When the ICC refused to relocate Bangladesh’s matches to neutral Sri Lanka, despite having done precisely that for India months earlier, it stripped the organization of its last claim to procedural fairness. As Bangladesh’s sports advisor Asif Nazrul noted, the episode confirmed that ICC “justice” is conditional, hierarchical, and transactional.
For once, a board refused to sell the dignity of 200 million supporters in exchange for compliance.

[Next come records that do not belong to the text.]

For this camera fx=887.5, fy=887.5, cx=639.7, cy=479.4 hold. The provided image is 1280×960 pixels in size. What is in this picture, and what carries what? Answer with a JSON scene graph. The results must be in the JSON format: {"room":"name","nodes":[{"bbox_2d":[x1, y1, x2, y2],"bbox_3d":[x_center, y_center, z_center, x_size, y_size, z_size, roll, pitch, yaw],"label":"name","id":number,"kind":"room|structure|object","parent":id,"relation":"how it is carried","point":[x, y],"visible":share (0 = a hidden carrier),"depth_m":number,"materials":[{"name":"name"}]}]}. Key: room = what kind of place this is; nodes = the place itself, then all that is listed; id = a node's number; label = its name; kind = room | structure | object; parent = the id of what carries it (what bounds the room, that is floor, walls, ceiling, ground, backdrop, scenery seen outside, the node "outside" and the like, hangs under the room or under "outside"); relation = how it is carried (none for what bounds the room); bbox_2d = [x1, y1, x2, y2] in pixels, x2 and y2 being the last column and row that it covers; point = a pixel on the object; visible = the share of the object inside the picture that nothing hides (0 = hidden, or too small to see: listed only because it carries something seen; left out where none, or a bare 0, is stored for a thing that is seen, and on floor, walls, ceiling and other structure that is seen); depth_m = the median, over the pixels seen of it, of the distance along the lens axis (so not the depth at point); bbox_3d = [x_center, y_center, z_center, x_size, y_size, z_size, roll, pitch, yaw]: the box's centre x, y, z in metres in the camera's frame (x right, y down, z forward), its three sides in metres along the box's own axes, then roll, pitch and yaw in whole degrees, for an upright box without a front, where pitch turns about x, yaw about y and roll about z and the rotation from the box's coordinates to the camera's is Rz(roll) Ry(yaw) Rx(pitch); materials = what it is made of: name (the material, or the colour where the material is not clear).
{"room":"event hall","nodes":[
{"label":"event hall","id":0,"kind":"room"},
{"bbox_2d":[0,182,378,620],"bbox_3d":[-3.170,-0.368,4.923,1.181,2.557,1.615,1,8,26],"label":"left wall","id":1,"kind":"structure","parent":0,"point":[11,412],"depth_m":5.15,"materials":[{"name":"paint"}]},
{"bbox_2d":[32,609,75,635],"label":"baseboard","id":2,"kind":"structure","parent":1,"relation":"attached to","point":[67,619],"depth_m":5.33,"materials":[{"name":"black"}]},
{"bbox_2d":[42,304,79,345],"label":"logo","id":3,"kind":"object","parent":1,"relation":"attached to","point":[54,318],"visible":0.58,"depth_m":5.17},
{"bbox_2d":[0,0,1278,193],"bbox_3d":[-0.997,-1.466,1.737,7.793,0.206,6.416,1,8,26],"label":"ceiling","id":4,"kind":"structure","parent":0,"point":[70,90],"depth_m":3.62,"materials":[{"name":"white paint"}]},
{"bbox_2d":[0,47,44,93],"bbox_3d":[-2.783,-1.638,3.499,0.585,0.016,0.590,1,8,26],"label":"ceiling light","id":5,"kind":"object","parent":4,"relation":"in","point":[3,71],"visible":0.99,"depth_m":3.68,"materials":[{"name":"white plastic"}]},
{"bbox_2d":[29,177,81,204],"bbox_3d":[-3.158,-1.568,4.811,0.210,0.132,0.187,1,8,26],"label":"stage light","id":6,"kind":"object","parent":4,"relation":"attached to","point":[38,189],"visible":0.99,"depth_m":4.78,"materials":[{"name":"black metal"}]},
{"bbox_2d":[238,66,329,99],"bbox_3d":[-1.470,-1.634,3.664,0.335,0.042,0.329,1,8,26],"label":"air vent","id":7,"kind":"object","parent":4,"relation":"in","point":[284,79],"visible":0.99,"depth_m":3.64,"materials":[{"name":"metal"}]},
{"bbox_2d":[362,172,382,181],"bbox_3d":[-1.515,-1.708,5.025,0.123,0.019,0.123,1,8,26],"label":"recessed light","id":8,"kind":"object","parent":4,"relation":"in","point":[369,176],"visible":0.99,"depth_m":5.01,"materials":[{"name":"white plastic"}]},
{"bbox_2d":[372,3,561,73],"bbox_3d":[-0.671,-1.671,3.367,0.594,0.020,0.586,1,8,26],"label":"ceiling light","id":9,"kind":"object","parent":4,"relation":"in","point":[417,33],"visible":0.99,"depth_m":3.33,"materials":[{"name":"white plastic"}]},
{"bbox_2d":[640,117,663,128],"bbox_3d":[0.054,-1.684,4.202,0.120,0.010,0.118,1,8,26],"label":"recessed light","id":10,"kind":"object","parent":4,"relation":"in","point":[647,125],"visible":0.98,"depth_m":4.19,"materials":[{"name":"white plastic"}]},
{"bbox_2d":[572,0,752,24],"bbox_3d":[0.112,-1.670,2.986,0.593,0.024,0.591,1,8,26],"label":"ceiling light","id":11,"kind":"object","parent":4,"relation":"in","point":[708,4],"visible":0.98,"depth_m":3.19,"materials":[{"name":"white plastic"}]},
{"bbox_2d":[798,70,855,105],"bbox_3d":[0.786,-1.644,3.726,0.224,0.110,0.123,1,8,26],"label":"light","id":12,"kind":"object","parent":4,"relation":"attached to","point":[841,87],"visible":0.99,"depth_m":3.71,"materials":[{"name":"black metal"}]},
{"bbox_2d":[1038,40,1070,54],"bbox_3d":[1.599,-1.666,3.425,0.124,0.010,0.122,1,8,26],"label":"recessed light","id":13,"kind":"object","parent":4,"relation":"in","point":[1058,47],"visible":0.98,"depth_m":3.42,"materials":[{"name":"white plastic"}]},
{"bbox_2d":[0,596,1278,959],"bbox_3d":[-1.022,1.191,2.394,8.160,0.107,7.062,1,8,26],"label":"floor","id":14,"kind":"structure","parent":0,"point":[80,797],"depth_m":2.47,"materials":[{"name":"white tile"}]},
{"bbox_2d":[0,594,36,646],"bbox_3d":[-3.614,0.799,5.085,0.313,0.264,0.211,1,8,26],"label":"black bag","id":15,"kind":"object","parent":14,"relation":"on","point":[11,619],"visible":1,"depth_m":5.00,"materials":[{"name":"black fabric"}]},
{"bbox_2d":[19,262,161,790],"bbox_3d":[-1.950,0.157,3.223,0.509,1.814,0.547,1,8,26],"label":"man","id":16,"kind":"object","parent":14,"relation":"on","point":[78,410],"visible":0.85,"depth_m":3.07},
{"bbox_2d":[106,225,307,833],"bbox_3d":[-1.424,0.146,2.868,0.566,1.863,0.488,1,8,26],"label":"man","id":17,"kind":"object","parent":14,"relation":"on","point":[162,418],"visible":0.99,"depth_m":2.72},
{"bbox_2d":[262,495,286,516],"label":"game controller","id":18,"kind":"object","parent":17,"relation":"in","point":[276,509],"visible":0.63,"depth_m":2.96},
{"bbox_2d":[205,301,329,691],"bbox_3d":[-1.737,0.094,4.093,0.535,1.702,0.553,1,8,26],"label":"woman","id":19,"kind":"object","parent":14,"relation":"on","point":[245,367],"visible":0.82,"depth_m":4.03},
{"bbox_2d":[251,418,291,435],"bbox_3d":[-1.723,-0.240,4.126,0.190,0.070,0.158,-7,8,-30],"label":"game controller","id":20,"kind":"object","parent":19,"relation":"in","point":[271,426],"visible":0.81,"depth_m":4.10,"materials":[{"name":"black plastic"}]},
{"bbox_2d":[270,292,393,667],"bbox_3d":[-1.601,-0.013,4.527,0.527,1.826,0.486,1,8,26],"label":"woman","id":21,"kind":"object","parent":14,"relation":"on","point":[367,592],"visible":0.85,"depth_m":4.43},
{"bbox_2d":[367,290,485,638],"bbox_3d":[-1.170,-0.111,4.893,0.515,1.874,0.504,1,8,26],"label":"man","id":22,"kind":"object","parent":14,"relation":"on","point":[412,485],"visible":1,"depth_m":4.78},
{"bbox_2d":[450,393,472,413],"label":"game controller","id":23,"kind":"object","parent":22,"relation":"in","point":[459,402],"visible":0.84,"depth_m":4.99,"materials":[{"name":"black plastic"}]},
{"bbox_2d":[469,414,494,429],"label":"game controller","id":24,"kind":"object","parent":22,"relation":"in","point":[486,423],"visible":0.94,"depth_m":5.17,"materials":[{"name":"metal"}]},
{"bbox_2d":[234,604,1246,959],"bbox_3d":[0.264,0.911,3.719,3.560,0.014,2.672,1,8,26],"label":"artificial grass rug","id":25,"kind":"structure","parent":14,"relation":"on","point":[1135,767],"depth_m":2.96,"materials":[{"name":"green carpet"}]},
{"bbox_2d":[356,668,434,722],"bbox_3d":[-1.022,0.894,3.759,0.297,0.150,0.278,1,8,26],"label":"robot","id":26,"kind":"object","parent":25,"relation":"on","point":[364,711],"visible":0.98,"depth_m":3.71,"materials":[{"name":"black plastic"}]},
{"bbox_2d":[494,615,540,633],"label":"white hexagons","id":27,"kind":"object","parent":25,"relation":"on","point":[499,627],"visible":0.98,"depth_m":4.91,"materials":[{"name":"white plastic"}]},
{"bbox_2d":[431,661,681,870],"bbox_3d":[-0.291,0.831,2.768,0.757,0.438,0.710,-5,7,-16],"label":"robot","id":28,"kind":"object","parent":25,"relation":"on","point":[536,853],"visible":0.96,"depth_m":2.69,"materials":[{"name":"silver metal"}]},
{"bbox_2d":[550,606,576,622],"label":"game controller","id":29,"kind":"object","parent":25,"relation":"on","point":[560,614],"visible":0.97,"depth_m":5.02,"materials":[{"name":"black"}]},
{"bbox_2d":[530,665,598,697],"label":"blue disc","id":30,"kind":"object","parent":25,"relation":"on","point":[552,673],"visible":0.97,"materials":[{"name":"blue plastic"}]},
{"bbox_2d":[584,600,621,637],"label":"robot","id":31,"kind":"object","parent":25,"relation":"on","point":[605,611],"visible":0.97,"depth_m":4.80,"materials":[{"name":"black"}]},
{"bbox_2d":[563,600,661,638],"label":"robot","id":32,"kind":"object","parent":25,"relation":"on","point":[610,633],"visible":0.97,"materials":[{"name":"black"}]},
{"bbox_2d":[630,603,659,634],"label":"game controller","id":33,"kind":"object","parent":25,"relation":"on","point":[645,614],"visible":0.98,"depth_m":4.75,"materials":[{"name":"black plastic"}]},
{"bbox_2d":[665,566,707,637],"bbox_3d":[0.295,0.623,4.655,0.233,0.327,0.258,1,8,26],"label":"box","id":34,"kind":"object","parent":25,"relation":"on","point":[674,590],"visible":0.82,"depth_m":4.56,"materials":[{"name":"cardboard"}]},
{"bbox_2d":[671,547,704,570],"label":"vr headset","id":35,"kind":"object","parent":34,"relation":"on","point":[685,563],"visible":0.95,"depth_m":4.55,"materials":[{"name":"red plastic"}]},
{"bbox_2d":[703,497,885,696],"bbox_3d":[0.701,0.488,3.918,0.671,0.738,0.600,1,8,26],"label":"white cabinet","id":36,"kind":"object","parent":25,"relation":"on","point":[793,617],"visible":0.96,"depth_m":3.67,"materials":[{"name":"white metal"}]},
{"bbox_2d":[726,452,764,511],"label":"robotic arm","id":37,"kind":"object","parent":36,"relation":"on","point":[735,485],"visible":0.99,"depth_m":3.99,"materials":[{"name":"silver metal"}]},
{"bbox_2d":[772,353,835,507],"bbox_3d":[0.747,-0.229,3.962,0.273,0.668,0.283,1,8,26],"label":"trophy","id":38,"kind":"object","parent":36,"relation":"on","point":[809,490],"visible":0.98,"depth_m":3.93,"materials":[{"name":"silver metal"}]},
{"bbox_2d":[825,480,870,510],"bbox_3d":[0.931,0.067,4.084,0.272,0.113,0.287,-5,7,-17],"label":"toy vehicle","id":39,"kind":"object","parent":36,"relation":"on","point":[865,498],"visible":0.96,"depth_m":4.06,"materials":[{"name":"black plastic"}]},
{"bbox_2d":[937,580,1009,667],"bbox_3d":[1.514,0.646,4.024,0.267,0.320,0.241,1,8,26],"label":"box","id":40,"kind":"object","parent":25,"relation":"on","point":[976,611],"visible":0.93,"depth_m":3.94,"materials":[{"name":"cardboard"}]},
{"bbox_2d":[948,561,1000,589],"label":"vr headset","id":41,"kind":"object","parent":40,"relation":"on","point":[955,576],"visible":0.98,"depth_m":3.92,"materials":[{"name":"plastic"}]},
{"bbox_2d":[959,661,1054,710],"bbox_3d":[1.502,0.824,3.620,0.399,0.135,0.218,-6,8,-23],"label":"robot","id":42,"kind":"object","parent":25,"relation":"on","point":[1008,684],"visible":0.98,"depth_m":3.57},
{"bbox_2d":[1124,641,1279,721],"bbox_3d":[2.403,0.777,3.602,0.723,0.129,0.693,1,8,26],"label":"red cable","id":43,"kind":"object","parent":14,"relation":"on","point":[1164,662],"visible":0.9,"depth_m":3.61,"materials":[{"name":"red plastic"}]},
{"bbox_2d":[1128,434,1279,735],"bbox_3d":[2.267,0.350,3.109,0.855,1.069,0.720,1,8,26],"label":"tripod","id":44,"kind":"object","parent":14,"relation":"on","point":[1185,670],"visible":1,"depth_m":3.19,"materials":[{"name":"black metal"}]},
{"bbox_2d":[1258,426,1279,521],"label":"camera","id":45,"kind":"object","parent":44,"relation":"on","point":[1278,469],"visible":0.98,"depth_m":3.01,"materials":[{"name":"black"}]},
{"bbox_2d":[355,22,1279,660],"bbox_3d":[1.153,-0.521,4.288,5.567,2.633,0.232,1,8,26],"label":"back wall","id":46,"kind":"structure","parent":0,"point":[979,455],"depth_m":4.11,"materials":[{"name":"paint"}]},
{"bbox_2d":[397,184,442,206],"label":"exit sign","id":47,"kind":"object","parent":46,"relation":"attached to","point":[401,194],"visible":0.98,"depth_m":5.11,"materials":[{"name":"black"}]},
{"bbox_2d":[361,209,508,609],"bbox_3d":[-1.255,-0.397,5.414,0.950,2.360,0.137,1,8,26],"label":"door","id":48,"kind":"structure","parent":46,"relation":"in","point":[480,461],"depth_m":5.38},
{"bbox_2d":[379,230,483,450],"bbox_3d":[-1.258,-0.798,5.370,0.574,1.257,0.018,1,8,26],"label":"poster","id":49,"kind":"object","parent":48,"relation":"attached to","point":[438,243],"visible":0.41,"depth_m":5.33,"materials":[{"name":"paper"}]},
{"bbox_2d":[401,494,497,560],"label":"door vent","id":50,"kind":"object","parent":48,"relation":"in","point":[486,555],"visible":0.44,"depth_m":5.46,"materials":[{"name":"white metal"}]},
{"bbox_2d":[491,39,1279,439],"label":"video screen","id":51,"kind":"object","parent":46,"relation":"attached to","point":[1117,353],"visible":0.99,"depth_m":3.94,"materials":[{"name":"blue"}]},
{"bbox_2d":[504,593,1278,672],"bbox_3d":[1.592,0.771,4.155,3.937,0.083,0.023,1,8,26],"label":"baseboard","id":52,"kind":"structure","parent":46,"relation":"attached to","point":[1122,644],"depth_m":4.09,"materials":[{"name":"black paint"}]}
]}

From Big Three to Big One: The Hollowing Out of the Game
What began as the “Big Three” era has collapsed into a “Big One” system. Test cricket is being starved of funding to accommodate an ever-expanding IPL window. Associate nations are kept in a permanent state of dependency, funded just enough to exist, never enough to compete. Competitive balance is treated as a threat, not an objective.
This is not stewardship. It is managed decline.

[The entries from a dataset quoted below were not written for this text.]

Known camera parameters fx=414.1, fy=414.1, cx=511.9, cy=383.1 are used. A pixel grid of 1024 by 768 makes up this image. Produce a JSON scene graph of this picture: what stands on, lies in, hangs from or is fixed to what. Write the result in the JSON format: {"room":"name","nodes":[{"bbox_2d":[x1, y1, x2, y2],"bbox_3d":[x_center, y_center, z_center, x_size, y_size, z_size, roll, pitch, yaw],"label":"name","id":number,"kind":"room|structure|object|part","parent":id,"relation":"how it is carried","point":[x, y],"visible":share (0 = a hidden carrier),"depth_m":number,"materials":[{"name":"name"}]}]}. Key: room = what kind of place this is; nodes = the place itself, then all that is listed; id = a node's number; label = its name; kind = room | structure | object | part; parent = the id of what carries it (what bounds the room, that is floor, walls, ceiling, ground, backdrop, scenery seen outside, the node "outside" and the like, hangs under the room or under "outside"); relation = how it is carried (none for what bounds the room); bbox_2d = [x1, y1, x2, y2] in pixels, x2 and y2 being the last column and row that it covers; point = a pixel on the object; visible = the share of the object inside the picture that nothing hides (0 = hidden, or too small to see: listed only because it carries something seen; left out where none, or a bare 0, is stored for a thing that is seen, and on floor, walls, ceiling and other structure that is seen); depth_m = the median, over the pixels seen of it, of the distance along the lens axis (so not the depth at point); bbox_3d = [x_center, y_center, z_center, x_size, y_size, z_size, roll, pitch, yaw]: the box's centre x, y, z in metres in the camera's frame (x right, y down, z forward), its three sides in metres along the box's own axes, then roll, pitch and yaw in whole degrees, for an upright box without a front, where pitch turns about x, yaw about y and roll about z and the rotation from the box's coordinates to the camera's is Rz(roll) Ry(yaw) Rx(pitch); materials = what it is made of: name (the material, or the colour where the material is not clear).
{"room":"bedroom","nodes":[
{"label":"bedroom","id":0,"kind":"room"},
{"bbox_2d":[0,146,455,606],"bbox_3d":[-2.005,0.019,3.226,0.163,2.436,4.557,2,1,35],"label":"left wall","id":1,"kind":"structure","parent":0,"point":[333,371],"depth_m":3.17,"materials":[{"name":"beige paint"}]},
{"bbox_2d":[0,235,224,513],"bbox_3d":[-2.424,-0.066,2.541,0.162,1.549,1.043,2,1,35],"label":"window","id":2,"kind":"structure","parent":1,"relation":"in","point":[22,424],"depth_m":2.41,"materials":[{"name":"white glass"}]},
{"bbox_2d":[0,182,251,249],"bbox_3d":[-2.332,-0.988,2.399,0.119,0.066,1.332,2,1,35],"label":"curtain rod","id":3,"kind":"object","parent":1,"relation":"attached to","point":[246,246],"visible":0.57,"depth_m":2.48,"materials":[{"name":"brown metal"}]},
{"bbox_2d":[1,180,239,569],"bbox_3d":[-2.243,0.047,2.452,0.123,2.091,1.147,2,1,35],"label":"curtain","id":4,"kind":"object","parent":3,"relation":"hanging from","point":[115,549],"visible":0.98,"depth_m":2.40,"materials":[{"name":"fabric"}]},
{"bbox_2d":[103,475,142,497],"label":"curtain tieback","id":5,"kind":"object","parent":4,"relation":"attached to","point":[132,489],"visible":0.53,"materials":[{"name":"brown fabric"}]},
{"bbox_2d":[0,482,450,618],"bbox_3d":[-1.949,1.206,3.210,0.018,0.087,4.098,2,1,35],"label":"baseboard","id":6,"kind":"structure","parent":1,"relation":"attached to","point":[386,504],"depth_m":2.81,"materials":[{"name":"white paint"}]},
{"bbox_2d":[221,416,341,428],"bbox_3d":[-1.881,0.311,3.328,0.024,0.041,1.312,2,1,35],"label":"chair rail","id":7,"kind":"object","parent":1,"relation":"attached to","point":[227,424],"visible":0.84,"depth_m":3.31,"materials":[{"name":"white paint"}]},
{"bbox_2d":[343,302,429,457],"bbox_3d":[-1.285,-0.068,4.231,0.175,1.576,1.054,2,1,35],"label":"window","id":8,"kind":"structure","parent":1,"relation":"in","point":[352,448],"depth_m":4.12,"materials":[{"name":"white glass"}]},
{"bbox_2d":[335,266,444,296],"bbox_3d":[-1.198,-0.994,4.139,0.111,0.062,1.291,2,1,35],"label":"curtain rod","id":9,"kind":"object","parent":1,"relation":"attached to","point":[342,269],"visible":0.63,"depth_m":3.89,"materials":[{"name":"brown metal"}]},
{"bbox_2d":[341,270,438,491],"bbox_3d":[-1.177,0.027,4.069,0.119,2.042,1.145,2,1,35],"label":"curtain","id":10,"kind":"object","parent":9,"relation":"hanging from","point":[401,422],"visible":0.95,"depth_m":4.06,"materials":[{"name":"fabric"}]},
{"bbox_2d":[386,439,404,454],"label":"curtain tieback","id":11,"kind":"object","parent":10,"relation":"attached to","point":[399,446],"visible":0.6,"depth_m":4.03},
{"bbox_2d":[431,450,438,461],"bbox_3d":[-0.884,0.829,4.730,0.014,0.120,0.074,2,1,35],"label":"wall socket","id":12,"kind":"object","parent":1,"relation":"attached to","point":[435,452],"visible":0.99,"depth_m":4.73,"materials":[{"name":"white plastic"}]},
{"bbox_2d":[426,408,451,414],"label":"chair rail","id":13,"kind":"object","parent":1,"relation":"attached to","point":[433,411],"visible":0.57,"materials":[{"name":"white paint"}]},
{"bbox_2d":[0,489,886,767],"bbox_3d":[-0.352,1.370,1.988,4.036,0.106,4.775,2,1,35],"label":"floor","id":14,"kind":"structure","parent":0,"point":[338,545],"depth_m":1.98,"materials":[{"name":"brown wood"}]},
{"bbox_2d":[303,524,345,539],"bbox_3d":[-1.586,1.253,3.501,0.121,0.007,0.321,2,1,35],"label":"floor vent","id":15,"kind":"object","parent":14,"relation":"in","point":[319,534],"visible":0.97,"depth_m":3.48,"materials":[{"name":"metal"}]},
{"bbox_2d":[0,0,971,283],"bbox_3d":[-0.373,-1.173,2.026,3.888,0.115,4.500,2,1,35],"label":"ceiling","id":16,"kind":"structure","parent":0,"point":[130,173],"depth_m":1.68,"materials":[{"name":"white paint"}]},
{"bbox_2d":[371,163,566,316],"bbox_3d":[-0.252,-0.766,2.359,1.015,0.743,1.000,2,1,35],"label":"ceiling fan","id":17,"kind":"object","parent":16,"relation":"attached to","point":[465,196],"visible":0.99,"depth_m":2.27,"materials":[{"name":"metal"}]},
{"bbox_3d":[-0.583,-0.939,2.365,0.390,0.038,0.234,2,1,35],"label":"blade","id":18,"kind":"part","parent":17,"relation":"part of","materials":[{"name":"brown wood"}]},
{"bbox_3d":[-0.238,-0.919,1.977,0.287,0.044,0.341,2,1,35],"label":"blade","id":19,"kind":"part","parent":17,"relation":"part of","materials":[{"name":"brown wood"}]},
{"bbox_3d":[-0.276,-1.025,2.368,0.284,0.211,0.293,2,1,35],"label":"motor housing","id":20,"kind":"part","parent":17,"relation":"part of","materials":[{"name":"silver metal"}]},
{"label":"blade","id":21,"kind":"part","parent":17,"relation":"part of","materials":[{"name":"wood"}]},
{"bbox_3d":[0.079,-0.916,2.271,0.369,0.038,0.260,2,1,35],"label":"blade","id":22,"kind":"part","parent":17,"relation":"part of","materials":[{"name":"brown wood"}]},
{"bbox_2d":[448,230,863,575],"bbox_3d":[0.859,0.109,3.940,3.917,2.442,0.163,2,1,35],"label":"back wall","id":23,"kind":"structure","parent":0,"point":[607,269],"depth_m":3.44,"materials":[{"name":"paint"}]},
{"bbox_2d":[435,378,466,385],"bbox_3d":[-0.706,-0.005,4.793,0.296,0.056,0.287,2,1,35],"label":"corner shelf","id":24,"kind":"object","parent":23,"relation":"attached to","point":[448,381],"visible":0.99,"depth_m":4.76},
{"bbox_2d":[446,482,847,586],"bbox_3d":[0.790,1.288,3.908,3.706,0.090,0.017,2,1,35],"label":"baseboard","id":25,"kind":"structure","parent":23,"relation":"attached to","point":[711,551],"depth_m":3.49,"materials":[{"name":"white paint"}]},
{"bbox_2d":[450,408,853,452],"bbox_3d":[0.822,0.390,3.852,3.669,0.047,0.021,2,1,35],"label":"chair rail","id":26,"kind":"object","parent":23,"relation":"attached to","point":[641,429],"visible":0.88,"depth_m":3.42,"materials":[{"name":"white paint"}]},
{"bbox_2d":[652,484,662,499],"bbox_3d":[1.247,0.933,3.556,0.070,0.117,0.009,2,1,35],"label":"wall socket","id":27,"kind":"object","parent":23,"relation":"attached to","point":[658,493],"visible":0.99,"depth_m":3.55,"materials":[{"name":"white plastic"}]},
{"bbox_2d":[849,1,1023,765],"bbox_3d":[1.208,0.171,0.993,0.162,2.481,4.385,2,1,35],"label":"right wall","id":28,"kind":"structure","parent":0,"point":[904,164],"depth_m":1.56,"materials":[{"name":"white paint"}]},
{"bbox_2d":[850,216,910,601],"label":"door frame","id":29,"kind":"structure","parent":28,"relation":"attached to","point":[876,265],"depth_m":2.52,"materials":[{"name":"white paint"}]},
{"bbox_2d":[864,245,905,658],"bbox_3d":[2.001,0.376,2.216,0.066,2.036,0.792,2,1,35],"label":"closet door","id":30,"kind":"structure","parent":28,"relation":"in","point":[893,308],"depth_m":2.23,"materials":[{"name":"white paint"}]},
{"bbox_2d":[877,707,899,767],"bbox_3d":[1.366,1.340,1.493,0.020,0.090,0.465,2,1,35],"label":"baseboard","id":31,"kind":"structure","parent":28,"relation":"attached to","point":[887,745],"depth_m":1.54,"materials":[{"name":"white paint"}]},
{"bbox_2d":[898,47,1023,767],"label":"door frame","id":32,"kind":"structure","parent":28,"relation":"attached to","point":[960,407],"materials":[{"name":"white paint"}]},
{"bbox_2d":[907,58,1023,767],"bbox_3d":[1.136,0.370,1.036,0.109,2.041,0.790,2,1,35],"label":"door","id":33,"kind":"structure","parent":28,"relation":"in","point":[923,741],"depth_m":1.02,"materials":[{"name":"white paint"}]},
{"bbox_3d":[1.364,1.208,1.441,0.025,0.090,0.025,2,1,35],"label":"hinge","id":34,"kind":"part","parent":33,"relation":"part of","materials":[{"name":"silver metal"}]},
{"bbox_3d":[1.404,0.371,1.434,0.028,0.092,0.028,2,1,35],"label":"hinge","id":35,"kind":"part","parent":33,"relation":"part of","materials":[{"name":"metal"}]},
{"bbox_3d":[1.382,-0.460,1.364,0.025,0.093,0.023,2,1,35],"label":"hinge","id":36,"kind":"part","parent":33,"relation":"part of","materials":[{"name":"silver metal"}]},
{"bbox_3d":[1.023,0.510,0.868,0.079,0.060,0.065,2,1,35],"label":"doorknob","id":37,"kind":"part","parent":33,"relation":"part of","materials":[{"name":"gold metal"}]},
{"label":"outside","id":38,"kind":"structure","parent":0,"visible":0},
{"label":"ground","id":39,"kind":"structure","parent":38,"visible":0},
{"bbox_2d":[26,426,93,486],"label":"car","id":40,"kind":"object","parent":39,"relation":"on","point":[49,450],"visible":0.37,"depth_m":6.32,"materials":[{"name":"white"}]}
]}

Cricket, under BCCI-driven governance, is being reshaped into a scripted commercial product where outcomes, venues, and calendars orbit a single national interest. The sport’s global legitimacy is the collateral damage.
India’s dominance is not rooted in superior diplomacy or a coherent vision for cricket’s future. It rests almost entirely on demographic mass and market coercion. By reducing the ICC to an administrative shell, the BCCI has secured short-term profits while accelerating long-term irrelevance outside the Indian market.
The Bangladesh Parallel, and the Moral Inversion
Bangladesh’s objections mirror India’s own stance during the Champions Trophy, yet with greater moral consistency. India not only maintains an openly hostile political narrative toward Bangladesh, but continues to shelter Hasina Wajid, a fugitive convicted by the International Crimes Tribunal, linked to the deaths of over 1,400 Bengalis.
In this context, Bangladesh’s refusal to travel is not merely procedural, it is ethical.
What is truly damning is the spectacle of ICC board members accepting these contradictions without protest. The Champions Trophy was not merely compromised for Pakistan; New Zealand and South Africa paid a tangible sporting price through forced travel that directly impacted their knockout-stage performances. They complied, and were punished for it.
A Game Held Hostage
World cricket today operates inside a gilded cage: lucrative, polished, and fundamentally unfree. Until boards collectively challenge this concentration of power, the erosion will continue, quietly, efficiently, and irreversibly.
The “Gentleman’s Game” is no longer governed by gentlemen. It is governed by a bully with a balance sheet.
And history suggests that no sport survives for long when only one nation’s interests are allowed to matter.